-- Consigne --
Reproduisez en entier l'extrait sur Pierre Mille qui figure ci-dessous, sans rien y changer.

━━ Passage choisi ━━

Pierre Mille (1864, Choisy-le-Roi – 1941, Paris), un conteur qu’on oublie

 

Pierre Mille, 1899.

Journaliste pour Le Temps, essayiste et romancier, Pierre Mille est agent gouvernemental quelques années à Madagascar, il arpente ensuite l’Asie et l’Afrique et écrit de nombreux essais avant de débuter une carrière plus littéraire. Il se montre un colonialiste peu enthousiaste, persifleur même des méthodes, sans réellement s’opposer à leur application. Il défend ardemment les auteurs de l’outremer d’origine européenne, mais néglige les autochtones qui ne lui sauront pas gré de ses évaluations paternalistes. Il n’hésite cependant pas à combattre les idées reçues en maniant un humour caustique.

━━━
━━ Matériel fourni ━━

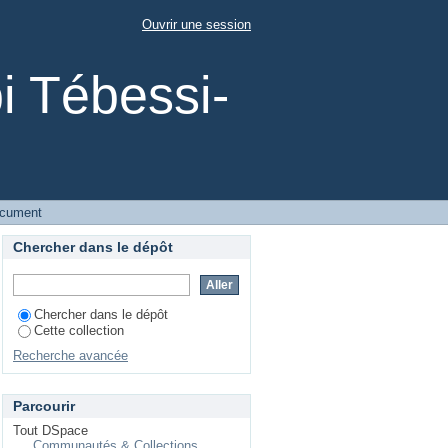
atistical and machine
Ouvrir une session
i Tébessi-
ocument
Chercher dans le dépôt
Chercher dans le dépôt
Cette collection
Recherche avancée
Parcourir
Tout DSpace
Communautés & Collections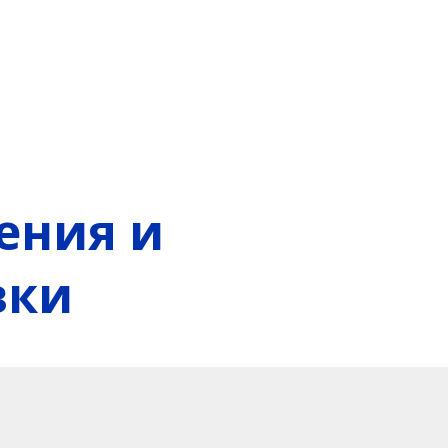
ения и
вки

━━━

-- Résultat --
Pierre Mille (1864, Choisy-le-Roi – 1941, Paris), un conteur qu’on oublie

 

Pierre Mille, 1899.

Journaliste pour Le Temps, essayiste et romancier, Pierre Mille est agent gouvernemental quelques années à Madagascar, il arpente ensuite l’Asie et l’Afrique et écrit de nombreux essais avant de débuter une carrière plus littéraire. Il se montre un colonialiste peu enthousiaste, persifleur même des méthodes, sans réellement s’opposer à leur application. Il défend ardemment les auteurs de l’outremer d’origine européenne, mais néglige les autochtones qui ne lui sauront pas gré de ses évaluations paternalistes. Il n’hésite cependant pas à combattre les idées reçues en maniant un humour caustique.